Brian and I listened to a Patti Smith album called Radio Ethiopia on the 8-track. I didn’t care for it too much but it did seem like an artifact, more so than a compact disc of the same album would have been considered an artifact — yet even those once shiny and modern compact discs are at risk for extinction. We were sitting there listening to Patti Smith and all I could think of was that infamous jab Lou Reed once lobbed at Smith on his live Take No Prisoners album: “Fuck Radio Ethiopia / This is Radio Brooklyn.” That was in 1978, Reed on his last legs of decadence, a drunk, a speed-freak, an aging punk. A few years later he would re-emerge sober with a wife. Back in the mid-‘70s he had dated a transvestite. He had effectively discontinued an old model of himself, preferring literary elder statesman to burned-out punk. Brian and I talked of Lou Reed for a bit then we covered ourselves in blankets to keep out the cold.

When I woke it was hell and the sun was out. I discovered I had lost several important items from the night before: a book I hadn’t finished reading, a man purse, and an iPod I purchased on eBay. There was a smell in the apartment of wet cats and hamster shit though we were the only animals. The air sagged with the sweaty film of dirty men who have thrown up their last hopes in an effort to reclaim the fractured pieces of dissipated youth.
- - -
▶ _Instruction A_
Reproduce the Radio Ethiopia passage in full, word for word.
The Radio Ethiopia passage has no connection to the chart entries.
- - -
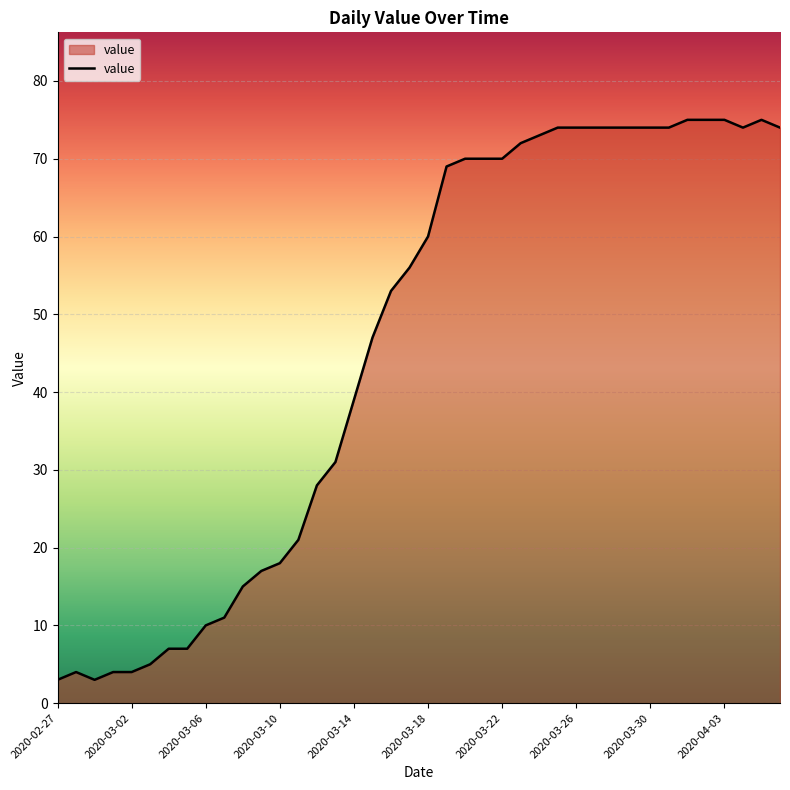

What is the difference between the maximum and minimum values?

72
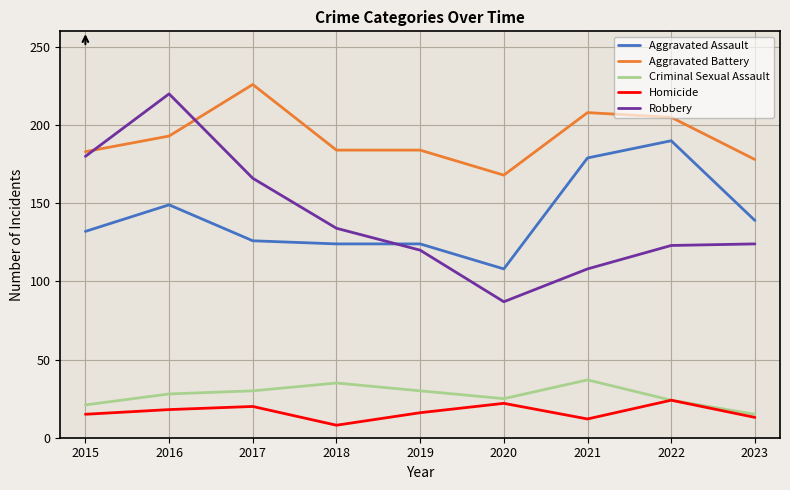

True or false: Homicide and Aggravated Assault cross at least once.

False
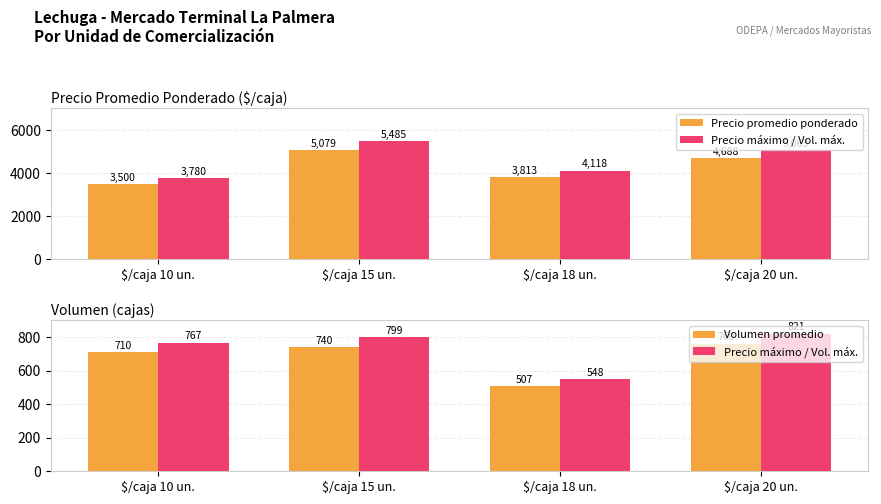

Which category has the highest value in the Volumen promedio series?

$/caja 20 un.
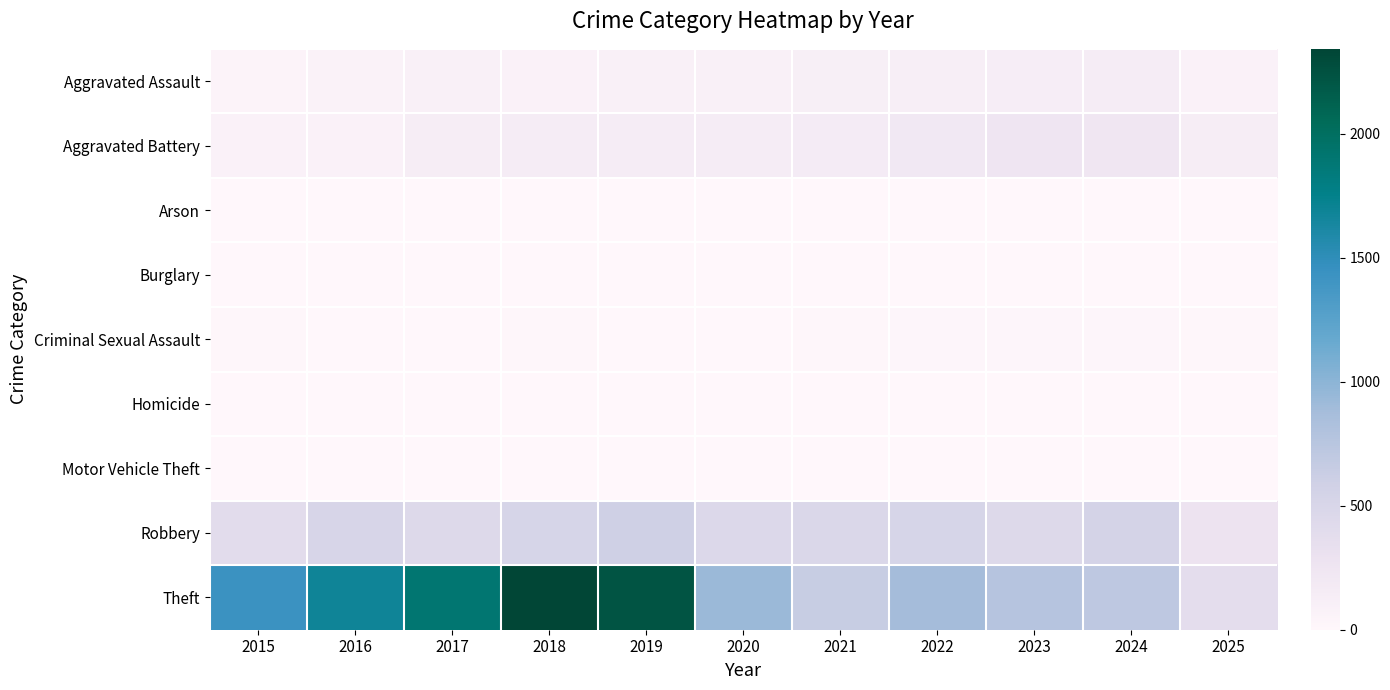

Rank the series by their maximum value, from highest to lowest.

Theft, Robbery, Aggravated Battery, Aggravated Assault, Criminal Sexual Assault, Homicide, Motor Vehicle Theft, Arson, Burglary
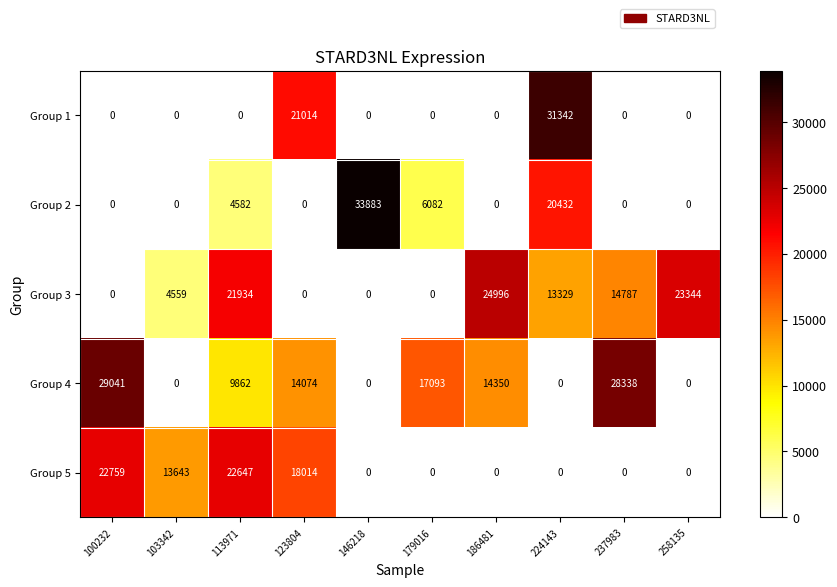

True or false: Group 5 has a value of 22759 at 100232.

True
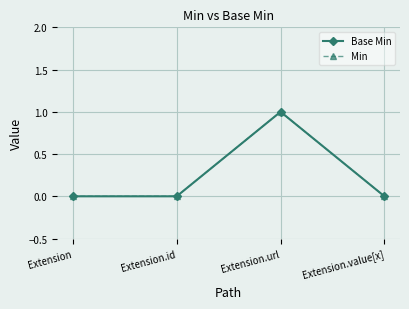

True or false: Base Min and Min intersect in this chart.

False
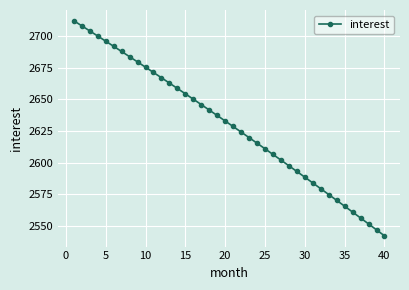

Count the number of data series in this chart.

1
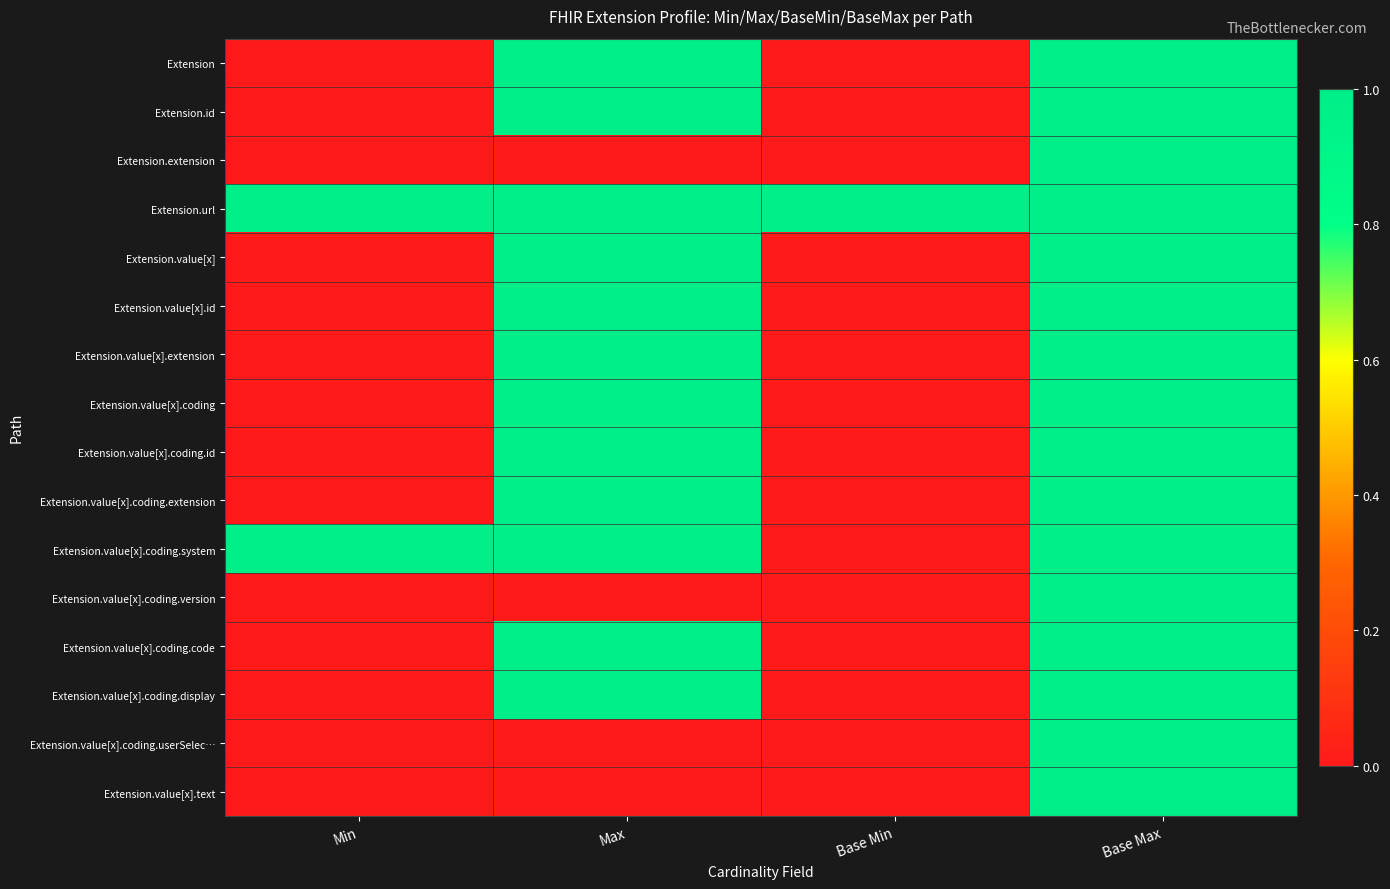

Reading left to right, transcribe all the data shown in this chart.

Extension: Min=0	Max=1	Base Min=0	Base Max=1
Extension.id: Min=0	Max=1	Base Min=0	Base Max=1
Extension.extension: Min=0	Max=0	Base Min=0	Base Max=1
Extension.url: Min=1	Max=1	Base Min=1	Base Max=1
Extension.value[x]: Min=0	Max=1	Base Min=0	Base Max=1
Extension.value[x].id: Min=0	Max=1	Base Min=0	Base Max=1
Extension.value[x].extension: Min=0	Max=1	Base Min=0	Base Max=1
Extension.value[x].coding: Min=0	Max=1	Base Min=0	Base Max=1
Extension.value[x].coding.id: Min=0	Max=1	Base Min=0	Base Max=1
Extension.value[x].coding.extension: Min=0	Max=1	Base Min=0	Base Max=1
Extension.value[x].coding.system: Min=1	Max=1	Base Min=0	Base Max=1
Extension.value[x].coding.version: Min=0	Max=0	Base Min=0	Base Max=1
Extension.value[x].coding.code: Min=0	Max=1	Base Min=0	Base Max=1
Extension.value[x].coding.display: Min=0	Max=1	Base Min=0	Base Max=1
Extension.value[x].coding.userSelec…: Min=0	Max=0	Base Min=0	Base Max=1
Extension.value[x].text: Min=0	Max=0	Base Min=0	Base Max=1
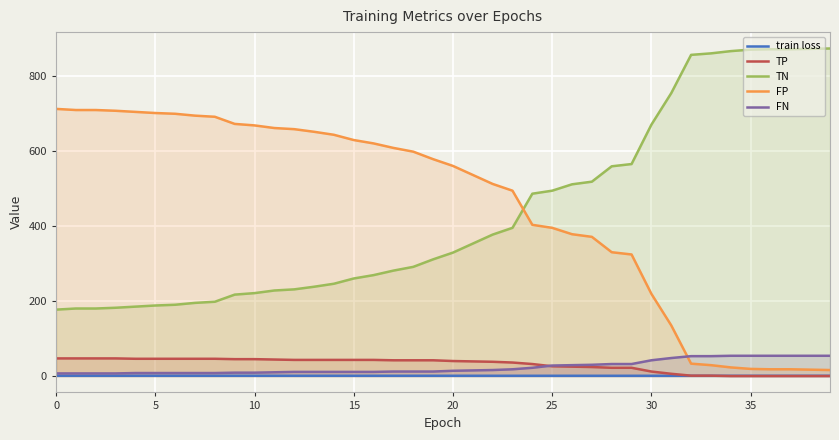

What is the label of the 39th point from the left?

38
- - -
▶ _Instruction B_
Transcribe the chart entries word for word, from the beginning of the entries through the line holding "Reading left to", with both ends included. Leave out the pictures.

▶ _Problem solution A_
Brian and I listened to a Patti Smith album called Radio Ethiopia on the 8-track. I didn’t care for it too much but it did seem like an artifact, more so than a compact disc of the same album would have been considered an artifact — yet even those once shiny and modern compact discs are at risk for extinction. We were sitting there listening to Patti Smith and all I could think of was that infamous jab Lou Reed once lobbed at Smith on his live Take No Prisoners album: “Fuck Radio Ethiopia / This is Radio Brooklyn.” That was in 1978, Reed on his last legs of decadence, a drunk, a speed-freak, an aging punk. A few years later he would re-emerge sober with a wife. Back in the mid-‘70s he had dated a transvestite. He had effectively discontinued an old model of himself, preferring literary elder statesman to burned-out punk. Brian and I talked of Lou Reed for a bit then we covered ourselves in blankets to keep out the cold.

When I woke it was hell and the sun was out. I discovered I had lost several important items from the night before: a book I hadn’t finished reading, a man purse, and an iPod I purchased on eBay. There was a smell in the apartment of wet cats and hamster shit though we were the only animals. The air sagged with the sweaty film of dirty men who have thrown up their last hopes in an effort to reclaim the fractured pieces of dissipated youth.

▶ _Problem solution B_
What is the difference between the maximum and minimum values?

72

True or false: Homicide and Aggravated Assault cross at least once.

False

Which category has the highest value in the Volumen promedio series?

$/caja 20 un.

Rank the series by their maximum value, from highest to lowest.

Theft, Robbery, Aggravated Battery, Aggravated Assault, Criminal Sexual Assault, Homicide, Motor Vehicle Theft, Arson, Burglary

True or false: Group 5 has a value of 22759 at 100232.

True

True or false: Base Min and Min intersect in this chart.

False

Count the number of data series in this chart.

1

Reading left to right, transcribe all the data shown in this chart.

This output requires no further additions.